» **DIRECTION 1**
In the passage, edit the span between "How much autonomy" and "fan she is.", inclusive, and write out that span with "autonomy" replaced by "independence".

==== PASSAGE

COULD Mackovic have been a very smart, competent voter? Sure- but he didn’t even try to be, because the ballot just wasn’t important to him. And it wasn’t just him. I’m sure that MOST coaches hand off their ballots to an assistant coach, an information director, or an athletic department secretary.

No, that is not what Dye said. He said “I want people on this committee that can watch tape,” which clearly does not mean the mere ability to watch a game. He’s saying committee members should be able to break down the game play by play the way coaches do with their assistants and players. To me, that skill doesn’t seem all that relevant to the committee’s job.

How much autonomy does this comittee have, anyway? They’re just selecting the four playoff teams, right? How far off from the composite top 4 can they go? When choosing between #4 and #5, are these members really expected to break down plays, and not just stats?

A politically-connected woman with a healthy passion for football seems like a good diversity move to me.

If she represents the interests of the Average College Football Fan, not just people who can be too far inside the business, then she might be a very good addition. All I’d want to know is how much of a fan she is.

She’s featured in an NFL ad talking about how, as Secretary of State, she still would drop everything and watch the Super Bowl every year, no matter where she was in the world, including waking up at 3:00am local time in Israel. And in searching her credentials for this thread, I found numerous anecdotes of her avidly attending games while a professor at Stanford and other stories indicating a passionate fan of the game.

========

» **DIRECTION 2**
Recast the lines of the entries between the lines holding "scientific name: Clematis virginiana" and "genus: Arundo", inclusive, as a JSON list of strings with one string per line, omitting blank lines.

==== THE DATA

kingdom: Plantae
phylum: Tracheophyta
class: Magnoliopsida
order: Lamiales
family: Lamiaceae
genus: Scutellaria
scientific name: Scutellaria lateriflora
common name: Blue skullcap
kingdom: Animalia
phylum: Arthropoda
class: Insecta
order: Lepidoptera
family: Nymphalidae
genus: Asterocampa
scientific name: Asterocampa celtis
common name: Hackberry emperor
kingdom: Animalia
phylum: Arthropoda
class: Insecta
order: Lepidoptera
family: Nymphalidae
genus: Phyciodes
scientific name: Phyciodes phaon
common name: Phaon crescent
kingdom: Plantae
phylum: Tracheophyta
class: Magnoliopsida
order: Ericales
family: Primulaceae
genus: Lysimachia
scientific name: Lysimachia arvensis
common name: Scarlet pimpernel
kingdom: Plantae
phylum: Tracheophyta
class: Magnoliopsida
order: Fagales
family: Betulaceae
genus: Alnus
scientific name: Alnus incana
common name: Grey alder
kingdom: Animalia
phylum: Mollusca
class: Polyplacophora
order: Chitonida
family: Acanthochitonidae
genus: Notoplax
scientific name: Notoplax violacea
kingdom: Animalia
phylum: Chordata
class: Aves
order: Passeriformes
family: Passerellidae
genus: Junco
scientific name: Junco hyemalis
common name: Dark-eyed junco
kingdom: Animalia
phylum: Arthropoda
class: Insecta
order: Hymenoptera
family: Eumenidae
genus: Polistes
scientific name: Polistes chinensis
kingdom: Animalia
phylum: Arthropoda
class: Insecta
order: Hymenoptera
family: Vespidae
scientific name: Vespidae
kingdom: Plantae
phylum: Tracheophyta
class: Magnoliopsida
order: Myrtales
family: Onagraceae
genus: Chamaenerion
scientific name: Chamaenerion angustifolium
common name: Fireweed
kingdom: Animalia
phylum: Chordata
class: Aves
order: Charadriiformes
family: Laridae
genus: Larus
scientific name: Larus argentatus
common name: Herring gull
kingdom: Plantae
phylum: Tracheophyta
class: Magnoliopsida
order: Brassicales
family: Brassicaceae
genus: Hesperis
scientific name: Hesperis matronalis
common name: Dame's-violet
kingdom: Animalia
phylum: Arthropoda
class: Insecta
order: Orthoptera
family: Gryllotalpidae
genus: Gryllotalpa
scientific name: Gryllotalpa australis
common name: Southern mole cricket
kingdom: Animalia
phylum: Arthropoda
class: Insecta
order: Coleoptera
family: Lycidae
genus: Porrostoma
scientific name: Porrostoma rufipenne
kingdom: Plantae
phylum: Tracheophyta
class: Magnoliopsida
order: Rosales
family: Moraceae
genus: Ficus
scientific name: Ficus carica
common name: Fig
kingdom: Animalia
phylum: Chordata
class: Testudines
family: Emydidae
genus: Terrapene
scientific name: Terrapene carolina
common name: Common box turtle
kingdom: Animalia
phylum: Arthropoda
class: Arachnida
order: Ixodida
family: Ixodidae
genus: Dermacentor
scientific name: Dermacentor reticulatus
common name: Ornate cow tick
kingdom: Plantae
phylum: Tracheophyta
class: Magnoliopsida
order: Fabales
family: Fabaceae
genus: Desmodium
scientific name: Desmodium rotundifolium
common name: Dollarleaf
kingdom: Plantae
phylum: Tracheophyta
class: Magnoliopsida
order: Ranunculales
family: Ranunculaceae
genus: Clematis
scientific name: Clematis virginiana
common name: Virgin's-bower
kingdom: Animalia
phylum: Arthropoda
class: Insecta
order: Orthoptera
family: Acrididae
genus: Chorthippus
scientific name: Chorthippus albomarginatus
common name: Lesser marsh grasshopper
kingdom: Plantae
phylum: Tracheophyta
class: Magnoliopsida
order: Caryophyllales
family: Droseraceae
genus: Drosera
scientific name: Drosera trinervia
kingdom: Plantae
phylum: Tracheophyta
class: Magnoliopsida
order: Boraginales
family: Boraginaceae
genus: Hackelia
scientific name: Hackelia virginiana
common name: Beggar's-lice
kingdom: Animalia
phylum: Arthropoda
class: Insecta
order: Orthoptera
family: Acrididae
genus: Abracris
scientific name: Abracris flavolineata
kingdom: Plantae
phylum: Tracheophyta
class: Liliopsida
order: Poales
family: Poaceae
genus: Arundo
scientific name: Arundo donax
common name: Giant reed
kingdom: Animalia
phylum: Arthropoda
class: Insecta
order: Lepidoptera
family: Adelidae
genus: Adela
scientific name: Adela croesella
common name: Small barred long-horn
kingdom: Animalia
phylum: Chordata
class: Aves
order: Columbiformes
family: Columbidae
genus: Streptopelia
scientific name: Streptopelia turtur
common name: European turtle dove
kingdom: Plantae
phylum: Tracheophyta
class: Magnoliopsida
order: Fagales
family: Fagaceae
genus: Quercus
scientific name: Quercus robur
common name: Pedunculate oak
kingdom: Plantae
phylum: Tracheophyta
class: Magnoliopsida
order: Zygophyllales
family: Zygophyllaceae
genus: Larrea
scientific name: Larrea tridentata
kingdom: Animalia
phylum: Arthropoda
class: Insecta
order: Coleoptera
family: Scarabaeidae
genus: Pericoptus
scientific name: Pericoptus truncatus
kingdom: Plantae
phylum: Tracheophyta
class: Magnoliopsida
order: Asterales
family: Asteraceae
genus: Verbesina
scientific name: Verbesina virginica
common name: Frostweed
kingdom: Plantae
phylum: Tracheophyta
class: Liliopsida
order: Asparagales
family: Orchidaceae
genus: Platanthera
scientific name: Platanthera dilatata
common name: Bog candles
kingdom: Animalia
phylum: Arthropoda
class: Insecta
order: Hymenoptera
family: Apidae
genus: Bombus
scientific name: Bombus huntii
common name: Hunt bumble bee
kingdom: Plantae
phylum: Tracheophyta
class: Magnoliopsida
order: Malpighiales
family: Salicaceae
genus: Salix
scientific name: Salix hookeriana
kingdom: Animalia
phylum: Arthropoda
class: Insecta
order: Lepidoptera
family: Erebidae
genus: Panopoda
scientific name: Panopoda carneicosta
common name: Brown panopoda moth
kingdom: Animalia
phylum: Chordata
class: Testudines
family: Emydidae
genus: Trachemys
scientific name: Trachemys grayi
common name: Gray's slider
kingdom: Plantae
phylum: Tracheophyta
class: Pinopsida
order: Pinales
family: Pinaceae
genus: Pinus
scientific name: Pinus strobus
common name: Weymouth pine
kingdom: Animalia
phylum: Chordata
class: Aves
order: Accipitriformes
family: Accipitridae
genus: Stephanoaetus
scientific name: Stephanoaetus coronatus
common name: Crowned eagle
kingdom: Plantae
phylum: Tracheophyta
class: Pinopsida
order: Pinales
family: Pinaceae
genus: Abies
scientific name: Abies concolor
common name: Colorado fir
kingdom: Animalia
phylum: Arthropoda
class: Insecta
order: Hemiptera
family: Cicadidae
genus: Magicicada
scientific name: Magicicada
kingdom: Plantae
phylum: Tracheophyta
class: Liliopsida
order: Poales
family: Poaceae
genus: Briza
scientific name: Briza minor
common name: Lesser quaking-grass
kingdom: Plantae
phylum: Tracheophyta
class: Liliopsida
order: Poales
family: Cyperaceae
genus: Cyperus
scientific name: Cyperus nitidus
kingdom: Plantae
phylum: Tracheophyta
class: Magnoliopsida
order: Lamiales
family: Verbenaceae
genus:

========

» **EXERCISE ANSWER 1**
How much independence does this comittee have, anyway? They’re just selecting the four playoff teams, right? How far off from the composite top 4 can they go? When choosing between #4 and #5, are these members really expected to break down plays, and not just stats?

A politically-connected woman with a healthy passion for football seems like a good diversity move to me.

If she represents the interests of the Average College Football Fan, not just people who can be too far inside the business, then she might be a very good addition. All I’d want to know is how much of a fan she is.

» **EXERCISE ANSWER 2**
[
  "scientific name: Clematis virginiana",
  "common name: Virgin's-bower",
  "kingdom: Animalia",
  "phylum: Arthropoda",
  "class: Insecta",
  "order: Orthoptera",
  "family: Acrididae",
  "genus: Chorthippus",
  "scientific name: Chorthippus albomarginatus",
  "common name: Lesser marsh grasshopper",
  "kingdom: Plantae",
  "phylum: Tracheophyta",
  "class: Magnoliopsida",
  "order: Caryophyllales",
  "family: Droseraceae",
  "genus: Drosera",
  "scientific name: Drosera trinervia",
  "kingdom: Plantae",
  "phylum: Tracheophyta",
  "class: Magnoliopsida",
  "order: Boraginales",
  "family: Boraginaceae",
  "genus: Hackelia",
  "scientific name: Hackelia virginiana",
  "common name: Beggar's-lice",
  "kingdom: Animalia",
  "phylum: Arthropoda",
  "class: Insecta",
  "order: Orthoptera",
  "family: Acrididae",
  "genus: Abracris",
  "scientific name: Abracris flavolineata",
  "kingdom: Plantae",
  "phylum: Tracheophyta",
  "class: Liliopsida",
  "order: Poales",
  "family: Poaceae",
  "genus: Arundo"
]